目標 -> 下の原文で方法が記載されているとされる公報の番号をすべて書き出してください。

原文 ->
▬▬▬▬▬▬
また、特開平4―36140号、特開平5―68466
号および特開平5―15298号の各公報に記載の方法
も、ある程度の電子レンジ加熱耐性は得られるが、ハン
バーガーやホットドックの具材を十分に温めるまで電子
レンジ加熱した場合には上述した食感の悪化や表面のシ
ワの発生などの欠点があった。
【0005】従って、本発明の目的は、パン本来の良好
な風味と「サクさ」のある食感を有し、かつ電子レンジ
加熱を行っても、食感や外観の悪化のない、電子レンジ
加熱に適したパン類を製造できる油脂組成物を提供する
ことにある。
【0006】
【課題を解決するための手段】本発明は、上記目的を、
水で膨潤させた化工澱粉とプロテアーゼが油脂中に分散
しており、乳化物でないことを特徴とする油脂組成物を
提供することにより達成したものである。
【0007】
【発明の実施の形態】以下に、本発明の油脂組成物につ
いて詳述する。本発明で使用する油脂としては、特に限
定されないが、例えばパーム油、パーム核油、ヤシ油、
コーン油、綿実油、大豆油、ナタネ油、米油、ヒマワリ
油、サフラワー油、牛脂、乳脂、豚脂、カカオ脂、魚
油、鯨油などの各種植物油脂、動物油脂並びにこれらを
水素添加、分別およびエステル交換から選択される一ま
たは二以上の処理を施した加工油脂が挙げられる。本発
明においてはこれらの油脂を単独で用いることもでき、
または二種以上を組み合わせて用いることもできる。上
記油脂の配合量は、本発明の油脂組成物中、好ましくは
20〜90重量%(以下、%と略記する)、さらに好ま
しくは40〜80%である。
▬▬▬▬▬▬
保存済みエントリ ->
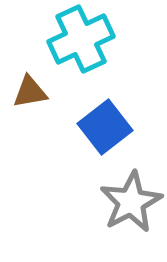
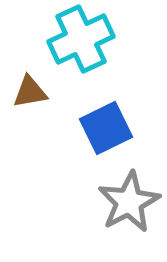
blue square: moved 1 px right, 1 px down; rotated 12 degrees clockwise
gray star: moved 2 px left
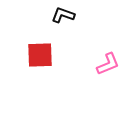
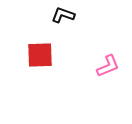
pink L-shape: moved 2 px down
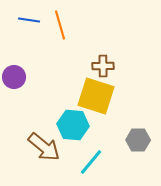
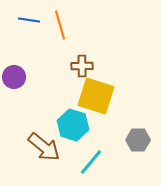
brown cross: moved 21 px left
cyan hexagon: rotated 12 degrees clockwise
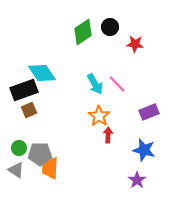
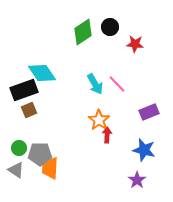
orange star: moved 4 px down
red arrow: moved 1 px left
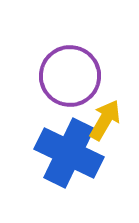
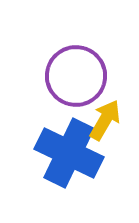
purple circle: moved 6 px right
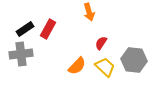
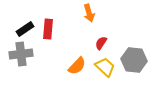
orange arrow: moved 1 px down
red rectangle: rotated 24 degrees counterclockwise
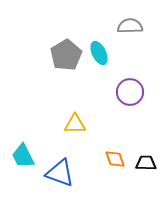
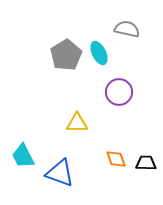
gray semicircle: moved 3 px left, 3 px down; rotated 15 degrees clockwise
purple circle: moved 11 px left
yellow triangle: moved 2 px right, 1 px up
orange diamond: moved 1 px right
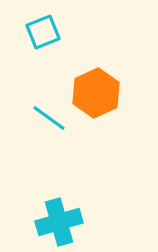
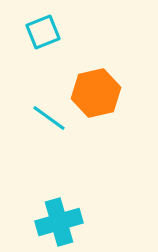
orange hexagon: rotated 12 degrees clockwise
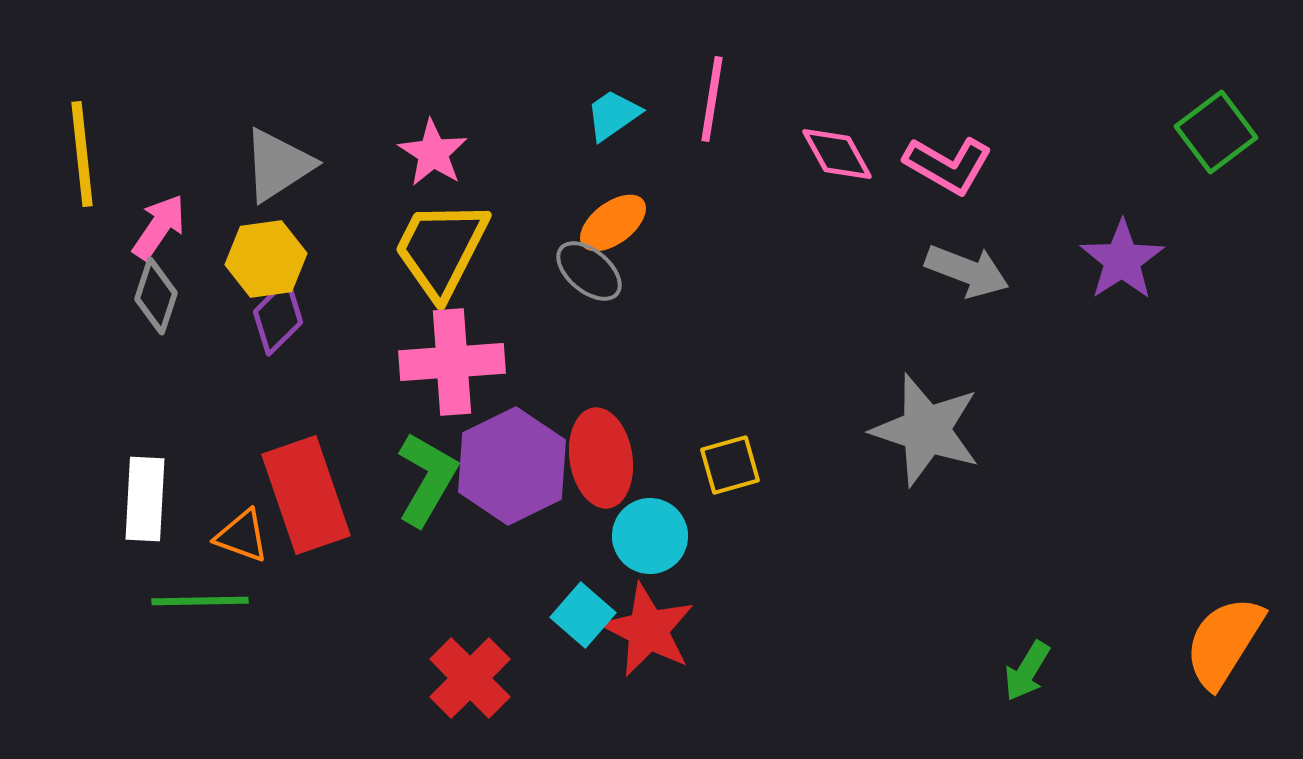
▬▬▬▬▬▬
解答 -> 特開平4―36140号、特開平5―68466号、特開平5―15298号